## Input data
[Start of section]

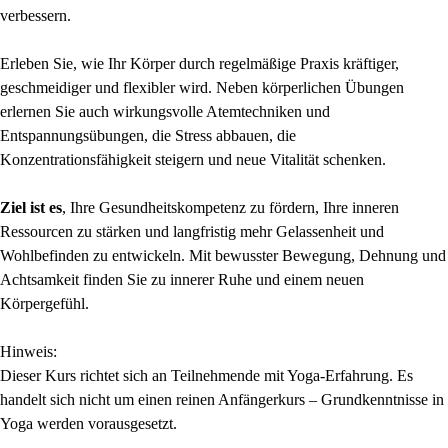
verbessern.
Erleben Sie, wie Ihr Körper durch regelmäßige Praxis kräftiger,
geschmeidiger und flexibler wird. Neben körperlichen Übungen
erlernen Sie auch wirkungsvolle Atemtechniken und
Entspannungsübungen, die Stress abbauen, die
Konzentrationsfähigkeit steigern und neue Vitalität schenken.
Ziel ist es
, Ihre Gesundheitskompetenz zu fördern, Ihre inneren
Ressourcen zu stärken und langfristig mehr Gelassenheit und
Wohlbefinden zu entwickeln. Mit bewusster Bewegung, Dehnung und
Achtsamkeit finden Sie zu innerer Ruhe und einem neuen
Körpergefühl.
Hinweis:
Dieser Kurs richtet sich an Teilnehmende mit Yoga-Erfahrung. Es
handelt sich nicht um einen reinen Anfängerkurs – Grundkenntnisse in
Yoga werden vorausgesetzt.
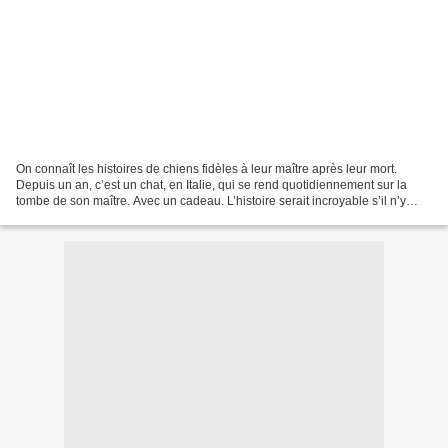
On connaît les histoires de chiens fidèles à leur maître après leur mort.
Depuis un an, c’est un chat, en Italie, qui se rend quotidiennement sur la
tombe de son maître. Avec un cadeau. L’histoire serait incroyable s’il n’y
avait pas autant de témoins....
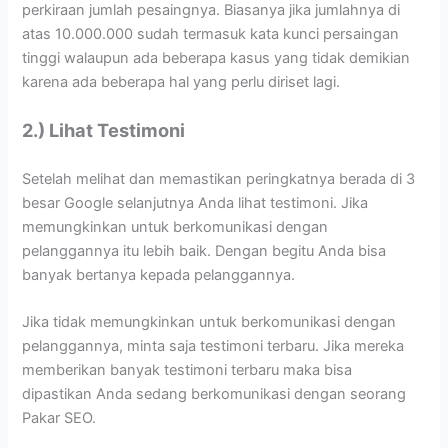
perkiraan jumlah pesaingnya. Biasanya jika jumlahnya di
atas 10.000.000 sudah termasuk kata kunci persaingan
tinggi walaupun ada beberapa kasus yang tidak demikian
karena ada beberapa hal yang perlu diriset lagi.
2.) Lihat Testimoni
Setelah melihat dan memastikan peringkatnya berada di 3
besar Google selanjutnya Anda lihat testimoni. Jika
memungkinkan untuk berkomunikasi dengan
pelanggannya itu lebih baik. Dengan begitu Anda bisa
banyak bertanya kepada pelanggannya.
Jika tidak memungkinkan untuk berkomunikasi dengan
pelanggannya, minta saja testimoni terbaru. Jika mereka
memberikan banyak testimoni terbaru maka bisa
dipastikan Anda sedang berkomunikasi dengan seorang
Pakar SEO.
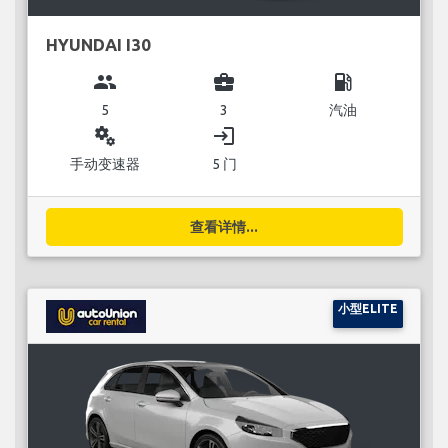
HYUNDAI I30
group
business_center
local_gas_station
5
3
汽油
miscellaneous_services
login
手动变速器
5 门
查看详情...
小型ELITE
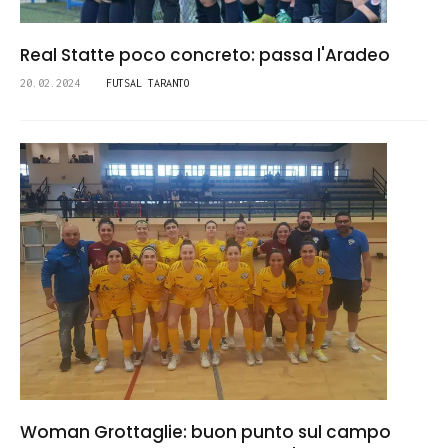
Real Statte poco concreto: passa l'Aradeo
20.02.2024
FUTSAL TARANTO
Woman Grottaglie: buon punto sul campo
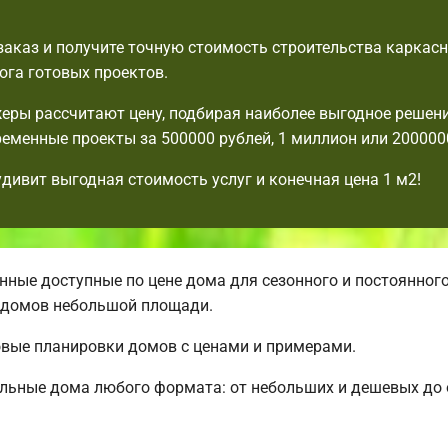
аказ и получите точную стоимость строительства каркасн
ога готовых проектов.
ры рассчитают цену, подбирая наиболее выгодное решени
еменные проекты за 500000 рублей, 1 миллион или 2000000
удивит выгодная стоимость услуг и конечная цена 1 м2!
ные доступные по цене дома для сезонного и постоянног
 домов небольшой площади.
овые планировки домов с ценами и примерами.
альные дома любого формата: от небольших и дешевых д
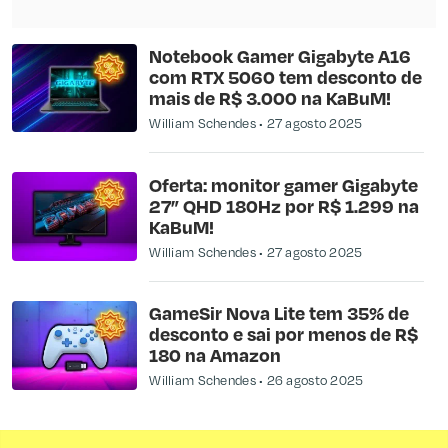
Notebook Gamer Gigabyte A16
com RTX 5060 tem desconto de
mais de R$ 3.000 na KaBuM!
William Schendes
27 agosto 2025
Oferta: monitor gamer Gigabyte
27” QHD 180Hz por R$ 1.299 na
KaBuM!
William Schendes
27 agosto 2025
GameSir Nova Lite tem 35% de
desconto e sai por menos de R$
180 na Amazon
William Schendes
26 agosto 2025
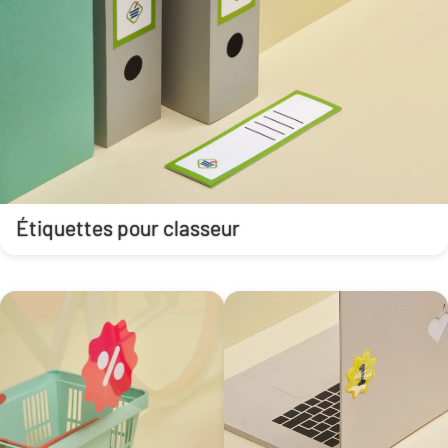
Étiquettes pour classeur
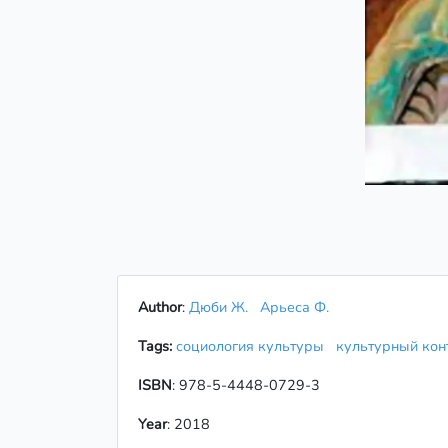
Author
:
Дюби Ж.
Арьеса Ф.
Tags:
социология культуры
культурный кон
ISBN
: 978-5-4448-0729-3
Year
: 2018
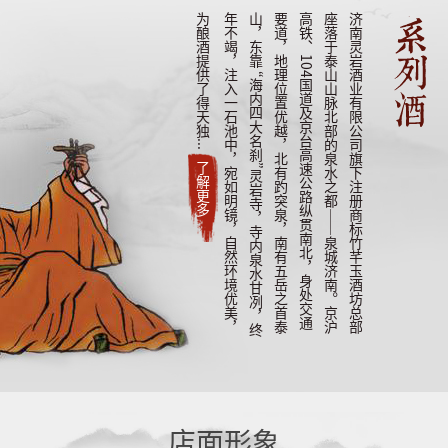
济
南
灵
岩
酒
业
有
限
公
司
旗
下
注
册
商
标
竹
芊
玉
酒
坊
总
部
座
落
于
泰
山
山
脉
北
部
的
泉
水
之
都
—
—
泉
城
济
南
。
京
沪
高
铁
、
1
0
4
国
道
及
京
台
高
速
公
路
纵
贯
南
北
，
身
处
交
通
要
道
，
地
理
位
置
优
越
，
北
有
趵
突
泉
，
南
有
五
岳
之
首
泰
山
，
东
靠
“
海
内
四
大
名
刹
”
灵
岩
寺
，
寺
内
泉
水
甘
冽
，
终
年
不
竭
，
注
入
一
石
池
中
，
宛
如
明
镜
，
自
然
环
境
优
美
，
为
酿
酒
提
供
了
得
天
独
.
.
.
了解更多
店面形象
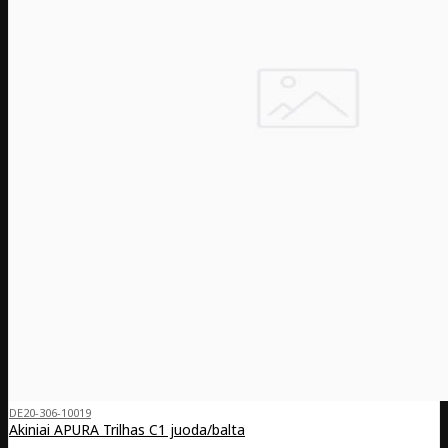
DE20-306-10019
Akiniai APURA Trilhas C1 juoda/balta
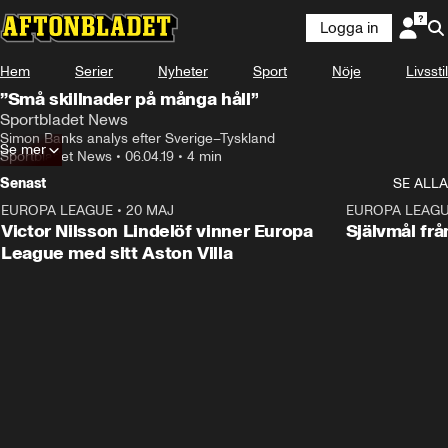
Logga in
Hem
Serier
Nyheter
Sport
Nöje
Livsstil
”Små skillnader på många håll”
Sportbladet News
Simon Banks analys efter Sverige–Tyskland
Se mer
Sportbladet News
•
06.04.19
•
4 min
Senast
SE ALLA
EUROPA LEAGUE
•
20 MAJ
1:32
EUROPA LEAG
Victor Nilsson Lindelöf vinner Europa
Självmål frå
League med sitt Aston Villa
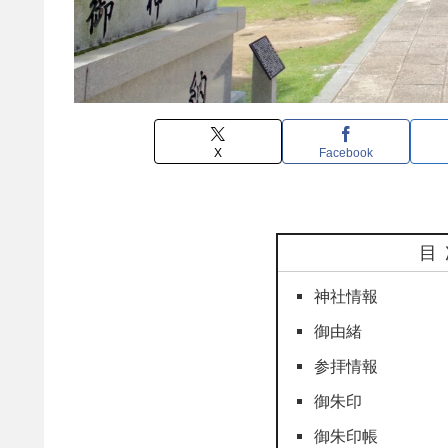
X
Facebook
目
神社情報
御由緒
参拝情報
御朱印
御朱印帳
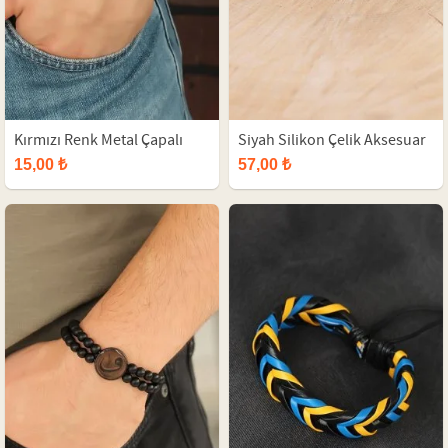
Kırmızı Renk Metal Çapalı
Siyah Silikon Çelik Aksesuar
Erkek Bileklik
Tasarımlı Detaylı Erkek
15,00 ₺
57,00 ₺
Bileklik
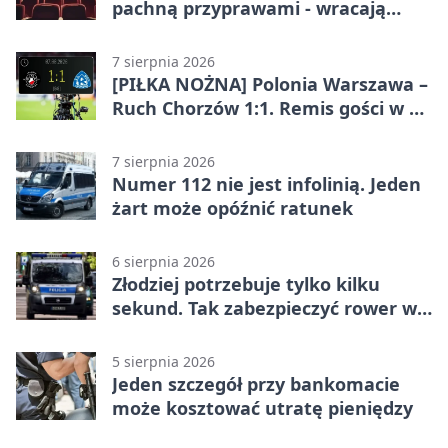
pachną przyprawami - wracają
„Indyjskie Opowieści”
7 sierpnia 2026
[PIŁKA NOŻNA] Polonia Warszawa –
Ruch Chorzów 1:1. Remis gości w 3.
kolejce Betclic 1. ligi
7 sierpnia 2026
Numer 112 nie jest infolinią. Jeden
żart może opóźnić ratunek
6 sierpnia 2026
Złodziej potrzebuje tylko kilku
sekund. Tak zabezpieczyć rower w
Chorzowie
5 sierpnia 2026
Jeden szczegół przy bankomacie
może kosztować utratę pieniędzy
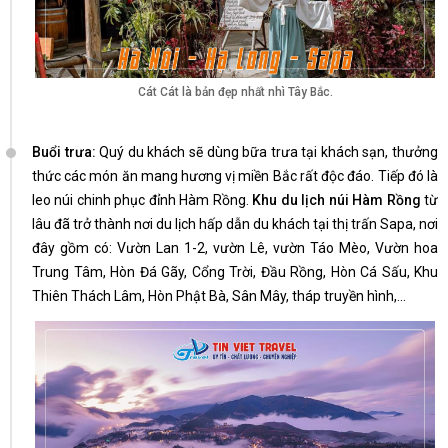
Cát Cát là bản đẹp nhất nhì Tây Bắc.
Buổi trưa:
Quý du khách sẽ dùng bữa trưa tại khách sạn, thưởng
thức các món ăn mang hương vị miền Bắc rất độc đáo. Tiếp đó là
leo núi chinh phục đỉnh Hàm Rồng.
Khu du lịch núi Hàm Rồng
từ
lâu đã trở thành nơi du lịch hấp dẫn du khách tại thị trấn Sapa, nơi
đây gồm có: Vườn Lan 1-2, vườn Lê, vườn Táo Mèo, Vườn hoa
Trung Tâm, Hòn Đá Gãy, Cổng Trời, Đầu Rồng, Hòn Cá Sấu, Khu
Thiên Thách Lâm, Hòn Phật Bà, Sân Mây, tháp truyền hình,...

[End of section]

## Try it
Among the records above, find each line containing the string "yang" and copy it.

## Solution for this problem
tinggi walaupun ada beberapa kasus yang tidak demikian
karena ada beberapa hal yang perlu diriset lagi.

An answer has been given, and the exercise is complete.